Cavite Governor Jonvic Remulla, for instance, sent a letter to President Rodrigo Duterte asking the national government to consider extending financial assistance to the middle class who has “built much but not enough.”

“[The middle class] may not get as much as the poorest of the poor, but please consider their welfare. They are often overlooked. They pay the most taxes. They keep our economy alive. They are mostly law-abiding citizens. They need a break,” said Remulla.

Even though they rely less on government help, it doesn’t mean the middle class is completely resilient to a crisis like the COVID-19 pandemic. They’re just as affected by the lockdown as the poor.

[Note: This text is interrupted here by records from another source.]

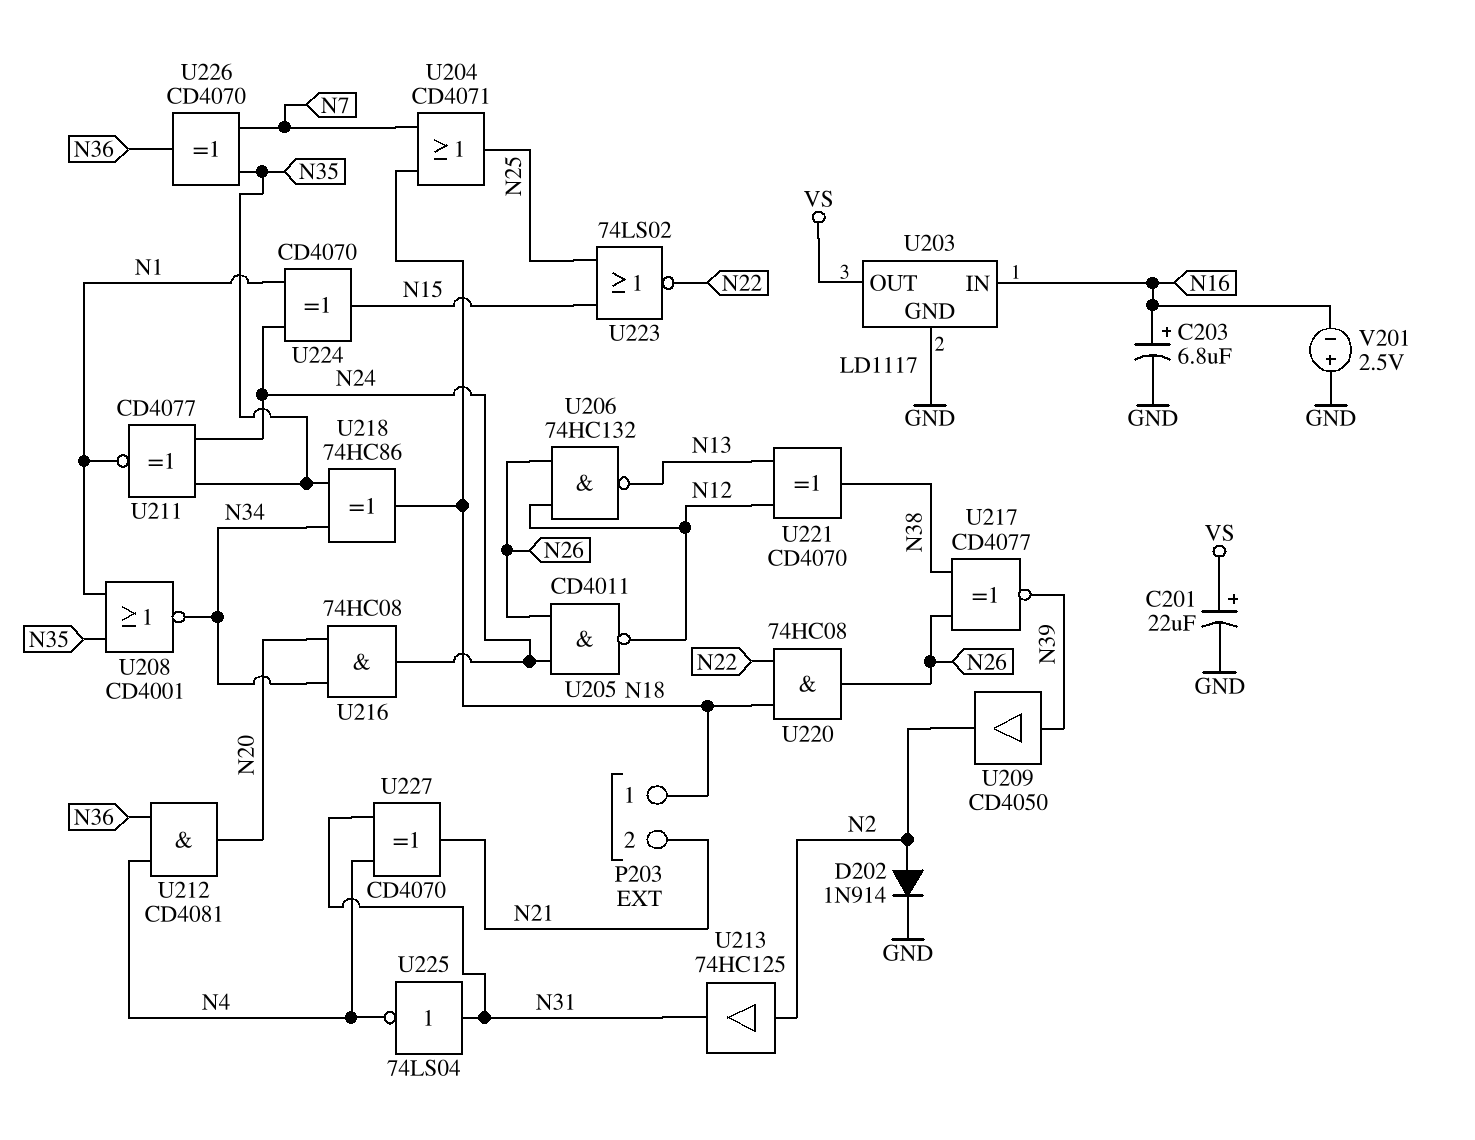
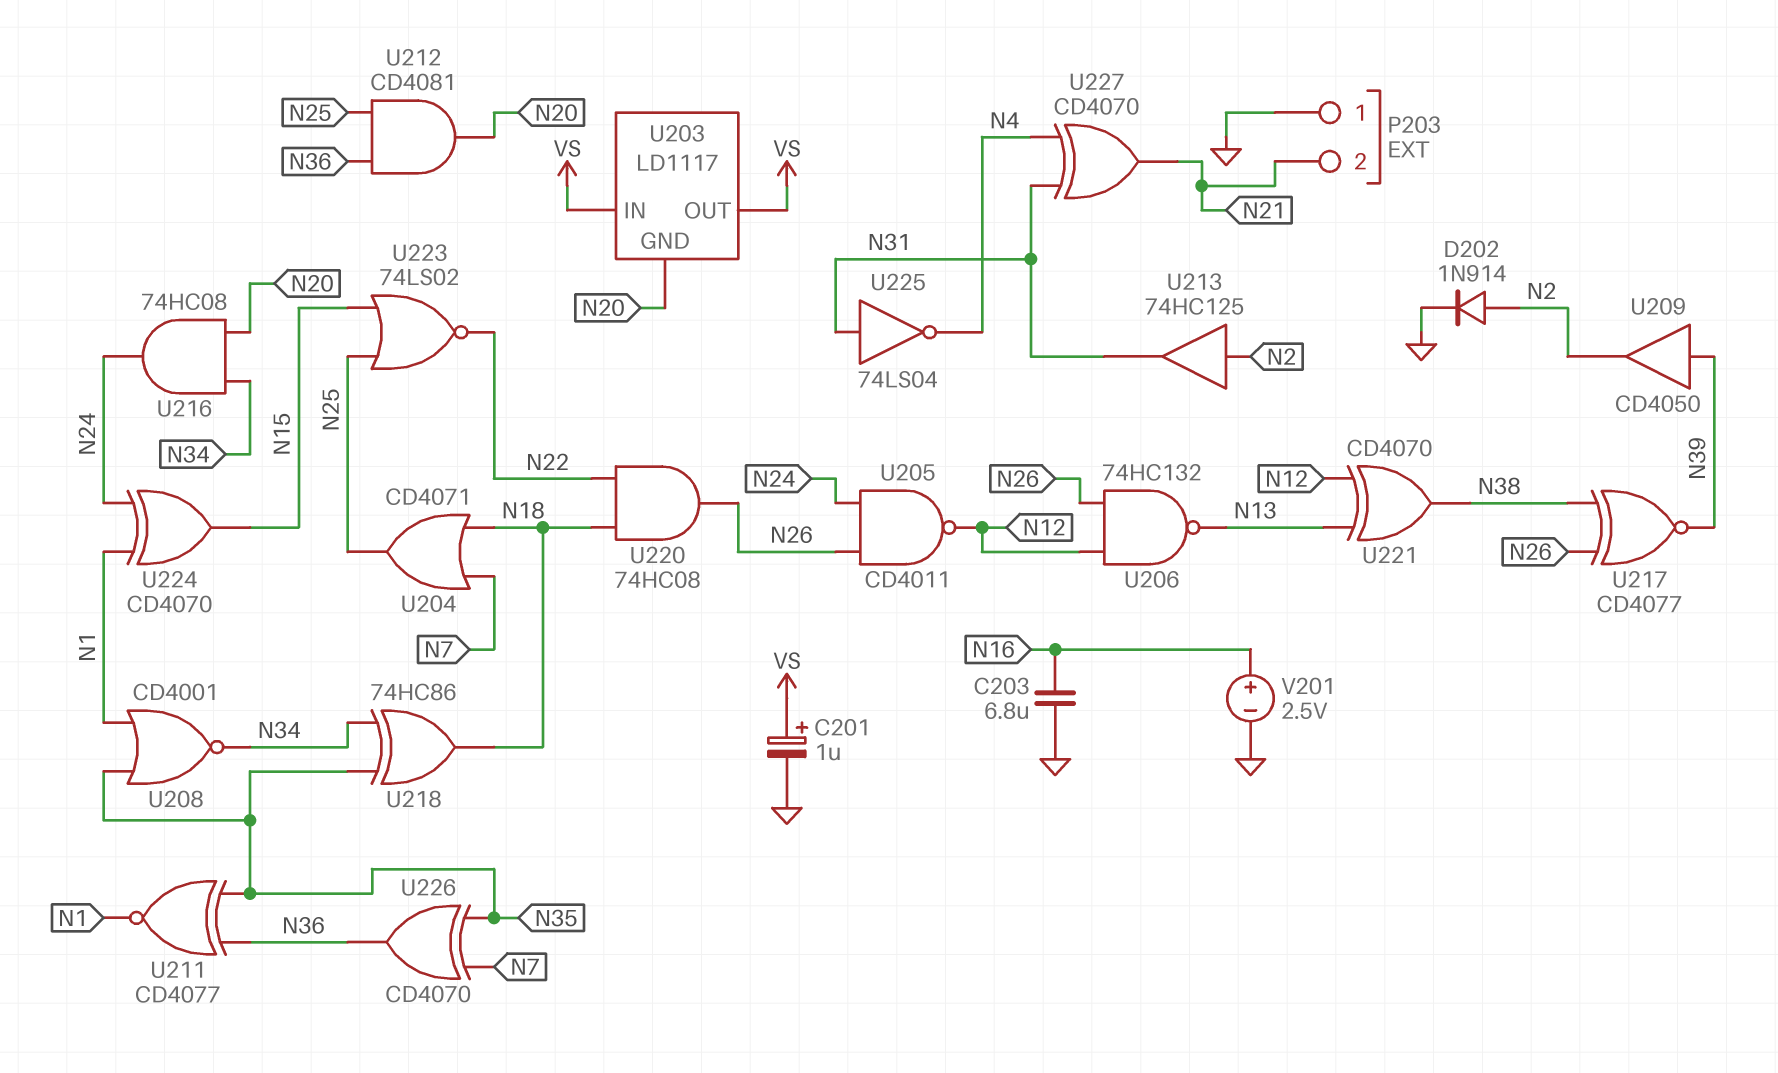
C201: 22uF (plus VS, minus GND) -> 1uF (plus VS, minus GND)
C203: 6.8uF (plus N16, minus GND) -> 6.8uF (GND, N16)
P203 pin 1: N18 -> GND
U203 pin GND: GND -> N20
U203 pin IN: N16 -> VS
U211: XNOR CD4077 (in N24, in N35, out N1) -> XNOR CD4077 (in N35, in N36, out N1)
U212: AND CD4081 (in N4, in N36, out N20) -> AND CD4081 (in N25, in N36, out N20)
V201: 2.5V (plus GND, minus N16) -> 2.5V (plus N16, minus GND)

Arguing for inclusion of the lower middle-income class in the cash subsidy program, PIDS senior research fellow Jose Ramon Albert said the crisis would start taking its toll on them if the government doesn’t help them[5]. Worse, some of them might even slide back to poverty.

Government Financial Assistance for the Middle Class

To the government’s credit, it has responded to the calls for assistance to middle-class families. It will implement a Small Business Wage Subsidy Program[4] with a PHP 50.8 billion budget. This cash aid, worth PHP 5,000 to PHP 8,000 for two months, will benefit 3.4 million middle-class workers of micro, small, and medium enterprises affected by the lockdown.

Aside from that, other ongoing COVID-19 government assistance programs (such as the SSS unemployment benefit, DOLE’s COVID Adjustment Measures Program (CAMP), and BIR income tax filing extension) cover the middle class.

Related: Unemployment Benefits and Other COVID-19 Government Assistance Schemes

Why the Poor Need More Help

 Social Class in the Philippines - Low Income Class

Valid as their grievances are, some people in the middle class have taken to social media to assert that the poor don’t deserve government assistance because they’re not working hard and just relying on government dole-outs.

However, according to Albert, what people fail to realize is that when the economy is down due to the crisis, it’s the poor who suffer the most. “[They’re] much more affected, so they need more help than us,” he said in an interview with ABS-CBN News[5].

In addition to that, our impoverished kababayans have lost their source of income, have limited or no access to clean water and soap, and live in cramped spaces (where they can’t observe social distancing). Except for PhilHealth, they don’t have their own health insurance plan. The poor don’t have the means to stock up on a week’s supply of food and medicines. They can’t even afford face masks and alcohol.

Wala kaming perang pambili. Kaya panic na lang kami, wala nang panic buying [We don’t have money to buy our needs. So we don’t panic buy; we just panic],” an informal settler quipped in a TV news report[6].

Considering the government’s limited funds, giving them the priority for government assistance makes a lot of sense.

The PIDS study also notes that if the government shifts public resources away from the poor toward the middle class, this would impede inclusive growth in the country, make it harder for the poor to reach middle-class status, and make the current socio-economic divide worse.

Final Thoughts

This whole issue about who should get government assistance shouldn’t be a battle between social classes.

While everyone is affected by the lockdown in one way or another, vulnerable groups—the poor, low-income class, and lower middle class—have it worse. They’re at a higher risk of losing lives and livelihood to the COVID-19 pandemic. Thus, they all deserve support not just from the government but also private citizens who are in a position to help others.

If there’s a lesson to learn from the current situation, it’s the value of compassion and empathy in times of crisis. Instead of bickering on social media, why don’t we just share whatever we can with those in need?